**EXTRACT:**
· · · · · · ·
While Natalie Portman's Jane Foster/Mighty Thor stole much of the show in Thor: Love and Thunder, the original God of Thunder certainly didn't disappoint either. Continuing the trend set in previous films, Chris Hemsworth's Thor Odinnson stormed into battle in a new outfit truly worthy of the son of Odin.
Thor's appearance has changed a great deal over the course of the MCU, keeping pace with the change in direction the character underwent in Thor: Ragnarok. With each new adventure, Thor dons an outfit that matches both his setting and temperament while also evoking memories of classic looks from the comics.
Some new insight from Marvel Studios designers has come out, revealing a deeper look at how Thor came to wear his flashiest outfit yet.
"Insecure Thor" Pulls From the Thunderer's Past
When The Direct attended Thor: Love and Thunder's behind-the-scenes presentation on Friday at D23 Expo, Marvel Studios Director of Visual Development Andy Park spun the tale of the inspiration for Thor's new look and how it gained the internal name, "Insecure Thor."
Speaking on the process of designing Thor's newest suit, Park described the Love and Thunder costume as "the craziest costume of all the versions." Whereas the early suits "were very regal" and Ragnarok's was a "more real world, toned down look," the new costume was specifically designed to be "the most extreme one yet."
· · · · · · ·
**PROVIDED INFORMATION:**
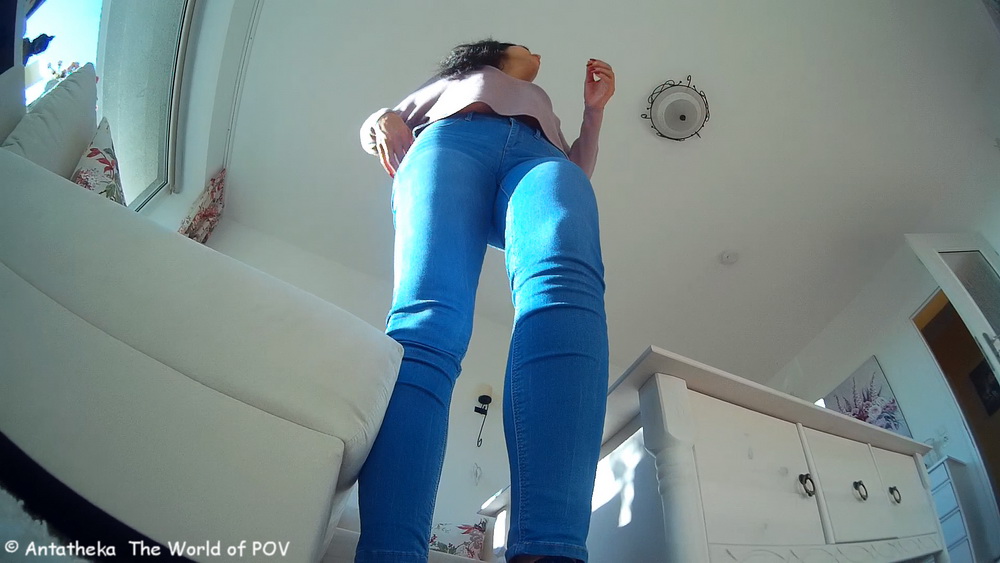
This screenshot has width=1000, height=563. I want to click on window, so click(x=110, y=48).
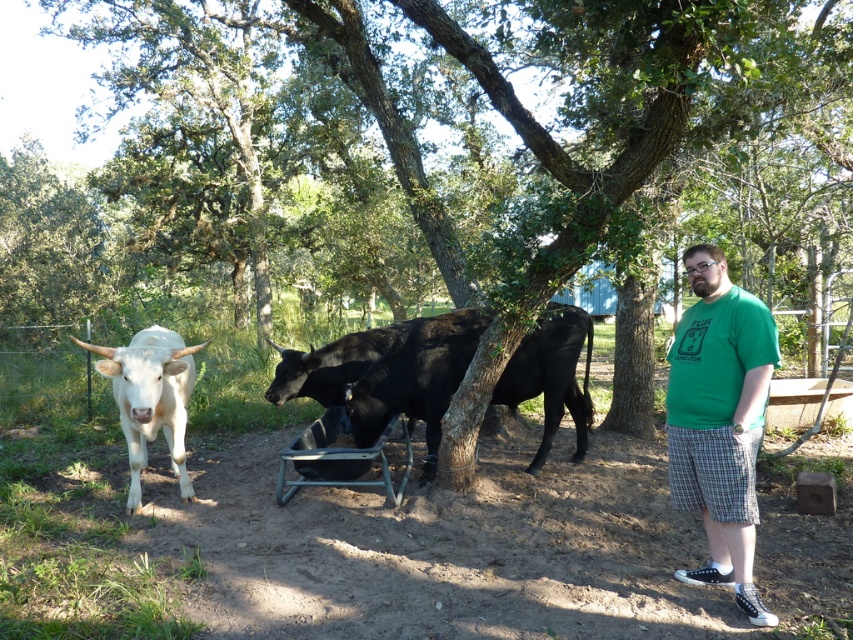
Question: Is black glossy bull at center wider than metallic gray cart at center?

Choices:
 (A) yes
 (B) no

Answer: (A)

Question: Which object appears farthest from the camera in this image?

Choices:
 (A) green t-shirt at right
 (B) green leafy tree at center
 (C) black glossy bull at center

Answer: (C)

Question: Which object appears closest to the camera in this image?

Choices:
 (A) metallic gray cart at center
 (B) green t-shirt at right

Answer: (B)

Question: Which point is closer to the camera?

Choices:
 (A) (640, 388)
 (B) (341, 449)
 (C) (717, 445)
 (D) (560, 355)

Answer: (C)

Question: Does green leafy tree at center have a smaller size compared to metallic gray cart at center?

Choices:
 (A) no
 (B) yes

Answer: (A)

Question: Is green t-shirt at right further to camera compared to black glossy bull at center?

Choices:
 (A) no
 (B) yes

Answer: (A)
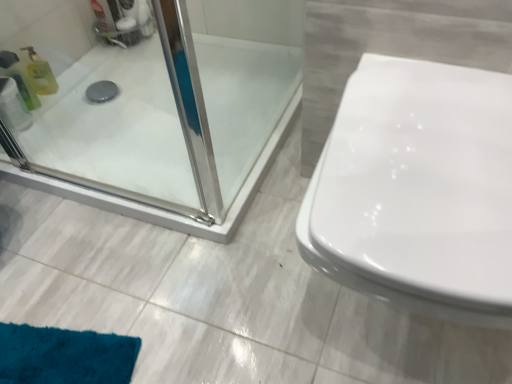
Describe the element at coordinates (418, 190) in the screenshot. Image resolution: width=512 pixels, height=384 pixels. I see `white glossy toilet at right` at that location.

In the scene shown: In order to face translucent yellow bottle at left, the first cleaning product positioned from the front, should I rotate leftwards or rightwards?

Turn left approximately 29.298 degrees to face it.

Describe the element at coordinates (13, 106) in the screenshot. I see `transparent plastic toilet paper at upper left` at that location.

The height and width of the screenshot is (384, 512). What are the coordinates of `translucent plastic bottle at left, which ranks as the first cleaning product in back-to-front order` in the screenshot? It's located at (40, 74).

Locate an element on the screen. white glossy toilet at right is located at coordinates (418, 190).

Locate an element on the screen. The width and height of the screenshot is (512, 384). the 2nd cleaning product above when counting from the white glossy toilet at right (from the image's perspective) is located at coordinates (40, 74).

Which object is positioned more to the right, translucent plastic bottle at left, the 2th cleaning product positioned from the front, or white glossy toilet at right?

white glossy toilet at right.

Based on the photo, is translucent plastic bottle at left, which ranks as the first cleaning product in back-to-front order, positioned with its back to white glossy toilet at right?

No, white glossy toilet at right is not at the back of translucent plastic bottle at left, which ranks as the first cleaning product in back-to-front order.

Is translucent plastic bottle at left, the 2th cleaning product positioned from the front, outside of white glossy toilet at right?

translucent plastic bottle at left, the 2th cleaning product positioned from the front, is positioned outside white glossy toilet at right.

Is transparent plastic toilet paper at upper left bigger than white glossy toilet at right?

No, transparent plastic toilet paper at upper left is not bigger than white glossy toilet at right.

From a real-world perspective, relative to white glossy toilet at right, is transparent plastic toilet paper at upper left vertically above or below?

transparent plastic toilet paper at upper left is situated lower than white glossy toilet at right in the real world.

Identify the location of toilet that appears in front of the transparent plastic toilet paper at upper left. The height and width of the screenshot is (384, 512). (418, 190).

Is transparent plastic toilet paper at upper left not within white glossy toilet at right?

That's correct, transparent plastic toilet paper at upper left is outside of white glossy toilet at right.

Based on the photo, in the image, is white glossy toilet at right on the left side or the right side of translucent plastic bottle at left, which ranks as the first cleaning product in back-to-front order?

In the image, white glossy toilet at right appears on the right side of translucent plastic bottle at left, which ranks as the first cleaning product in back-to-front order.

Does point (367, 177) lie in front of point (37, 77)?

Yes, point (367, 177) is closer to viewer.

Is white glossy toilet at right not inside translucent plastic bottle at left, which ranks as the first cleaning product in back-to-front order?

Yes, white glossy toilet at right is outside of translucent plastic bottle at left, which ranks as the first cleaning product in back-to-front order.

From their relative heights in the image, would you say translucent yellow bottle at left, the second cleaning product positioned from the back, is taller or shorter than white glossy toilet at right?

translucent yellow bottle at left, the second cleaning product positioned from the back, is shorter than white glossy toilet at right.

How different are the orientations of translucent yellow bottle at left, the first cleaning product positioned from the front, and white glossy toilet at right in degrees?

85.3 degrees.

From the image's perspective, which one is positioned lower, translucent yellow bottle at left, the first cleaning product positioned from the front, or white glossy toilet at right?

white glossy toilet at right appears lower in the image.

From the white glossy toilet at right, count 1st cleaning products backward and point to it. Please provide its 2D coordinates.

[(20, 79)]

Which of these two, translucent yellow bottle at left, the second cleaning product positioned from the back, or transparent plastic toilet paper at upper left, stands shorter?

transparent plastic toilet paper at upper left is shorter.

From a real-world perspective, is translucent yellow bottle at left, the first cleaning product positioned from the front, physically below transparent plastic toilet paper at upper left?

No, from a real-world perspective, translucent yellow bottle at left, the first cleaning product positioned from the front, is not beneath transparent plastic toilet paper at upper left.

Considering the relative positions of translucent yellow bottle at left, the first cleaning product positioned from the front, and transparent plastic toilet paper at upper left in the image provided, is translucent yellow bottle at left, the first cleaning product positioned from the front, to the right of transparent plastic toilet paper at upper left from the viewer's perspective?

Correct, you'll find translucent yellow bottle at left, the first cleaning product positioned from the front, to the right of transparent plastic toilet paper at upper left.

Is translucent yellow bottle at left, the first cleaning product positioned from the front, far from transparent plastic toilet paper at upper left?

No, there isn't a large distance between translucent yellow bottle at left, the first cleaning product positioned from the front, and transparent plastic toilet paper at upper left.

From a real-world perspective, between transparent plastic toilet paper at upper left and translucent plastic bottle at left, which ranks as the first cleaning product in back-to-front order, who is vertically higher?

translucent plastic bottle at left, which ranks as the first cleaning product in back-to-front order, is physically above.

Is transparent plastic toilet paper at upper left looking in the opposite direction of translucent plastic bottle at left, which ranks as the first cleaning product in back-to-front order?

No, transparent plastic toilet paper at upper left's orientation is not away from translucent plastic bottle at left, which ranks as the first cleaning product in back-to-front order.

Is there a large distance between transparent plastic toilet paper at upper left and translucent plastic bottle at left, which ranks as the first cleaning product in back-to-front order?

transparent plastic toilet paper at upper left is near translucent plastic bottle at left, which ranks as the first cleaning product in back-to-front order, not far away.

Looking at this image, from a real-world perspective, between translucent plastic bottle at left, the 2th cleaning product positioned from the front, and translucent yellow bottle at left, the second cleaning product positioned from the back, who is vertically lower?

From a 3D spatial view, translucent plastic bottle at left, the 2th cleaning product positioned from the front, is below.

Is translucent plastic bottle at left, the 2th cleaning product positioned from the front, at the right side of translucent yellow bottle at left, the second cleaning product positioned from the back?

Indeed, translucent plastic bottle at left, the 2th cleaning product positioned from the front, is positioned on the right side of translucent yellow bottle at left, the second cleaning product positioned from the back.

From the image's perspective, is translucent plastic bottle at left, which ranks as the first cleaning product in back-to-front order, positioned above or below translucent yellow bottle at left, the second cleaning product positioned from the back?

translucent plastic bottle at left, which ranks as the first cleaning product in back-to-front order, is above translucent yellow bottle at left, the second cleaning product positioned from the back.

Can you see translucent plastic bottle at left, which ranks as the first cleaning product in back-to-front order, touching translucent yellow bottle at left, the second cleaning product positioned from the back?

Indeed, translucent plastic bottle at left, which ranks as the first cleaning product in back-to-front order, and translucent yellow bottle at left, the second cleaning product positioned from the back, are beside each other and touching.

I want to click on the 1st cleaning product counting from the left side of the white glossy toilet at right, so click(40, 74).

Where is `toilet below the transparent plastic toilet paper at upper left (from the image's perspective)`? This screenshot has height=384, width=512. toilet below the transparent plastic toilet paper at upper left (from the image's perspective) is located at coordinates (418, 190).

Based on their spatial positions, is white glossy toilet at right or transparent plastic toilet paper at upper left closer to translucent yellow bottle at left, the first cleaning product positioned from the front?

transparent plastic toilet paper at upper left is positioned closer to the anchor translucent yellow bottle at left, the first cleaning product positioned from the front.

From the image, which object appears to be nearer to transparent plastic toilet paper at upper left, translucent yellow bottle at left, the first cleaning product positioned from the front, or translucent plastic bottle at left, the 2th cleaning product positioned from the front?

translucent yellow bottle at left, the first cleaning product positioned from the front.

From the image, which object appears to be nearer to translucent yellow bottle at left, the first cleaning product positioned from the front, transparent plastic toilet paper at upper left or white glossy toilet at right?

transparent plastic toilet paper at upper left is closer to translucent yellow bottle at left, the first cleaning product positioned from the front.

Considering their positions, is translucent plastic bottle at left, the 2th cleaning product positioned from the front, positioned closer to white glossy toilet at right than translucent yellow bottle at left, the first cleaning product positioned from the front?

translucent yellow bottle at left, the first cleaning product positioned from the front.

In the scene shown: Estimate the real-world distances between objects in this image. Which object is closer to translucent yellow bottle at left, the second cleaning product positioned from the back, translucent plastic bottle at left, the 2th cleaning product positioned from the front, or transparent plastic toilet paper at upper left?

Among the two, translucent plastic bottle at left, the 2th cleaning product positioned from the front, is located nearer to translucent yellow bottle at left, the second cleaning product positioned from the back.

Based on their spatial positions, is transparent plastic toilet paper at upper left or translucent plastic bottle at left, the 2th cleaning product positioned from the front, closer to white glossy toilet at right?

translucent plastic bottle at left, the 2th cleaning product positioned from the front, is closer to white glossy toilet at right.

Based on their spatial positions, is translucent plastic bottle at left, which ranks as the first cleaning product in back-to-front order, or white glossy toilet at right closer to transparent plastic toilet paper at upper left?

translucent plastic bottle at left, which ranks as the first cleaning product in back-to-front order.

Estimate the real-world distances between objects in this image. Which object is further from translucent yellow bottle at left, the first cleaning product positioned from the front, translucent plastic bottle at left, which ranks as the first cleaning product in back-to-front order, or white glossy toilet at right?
· · · · · · ·
**GOAL OF THE EXERCISE:** Echo the full passage about Thor's new costume word for word. Draw only on the passage about Thor's new costume.

**WORKED SOLUTION:**
While Natalie Portman's Jane Foster/Mighty Thor stole much of the show in Thor: Love and Thunder, the original God of Thunder certainly didn't disappoint either. Continuing the trend set in previous films, Chris Hemsworth's Thor Odinnson stormed into battle in a new outfit truly worthy of the son of Odin.
Thor's appearance has changed a great deal over the course of the MCU, keeping pace with the change in direction the character underwent in Thor: Ragnarok. With each new adventure, Thor dons an outfit that matches both his setting and temperament while also evoking memories of classic looks from the comics.
Some new insight from Marvel Studios designers has come out, revealing a deeper look at how Thor came to wear his flashiest outfit yet.
"Insecure Thor" Pulls From the Thunderer's Past
When The Direct attended Thor: Love and Thunder's behind-the-scenes presentation on Friday at D23 Expo, Marvel Studios Director of Visual Development Andy Park spun the tale of the inspiration for Thor's new look and how it gained the internal name, "Insecure Thor."
Speaking on the process of designing Thor's newest suit, Park described the Love and Thunder costume as "the craziest costume of all the versions." Whereas the early suits "were very regal" and Ragnarok's was a "more real world, toned down look," the new costume was specifically designed to be "the most extreme one yet."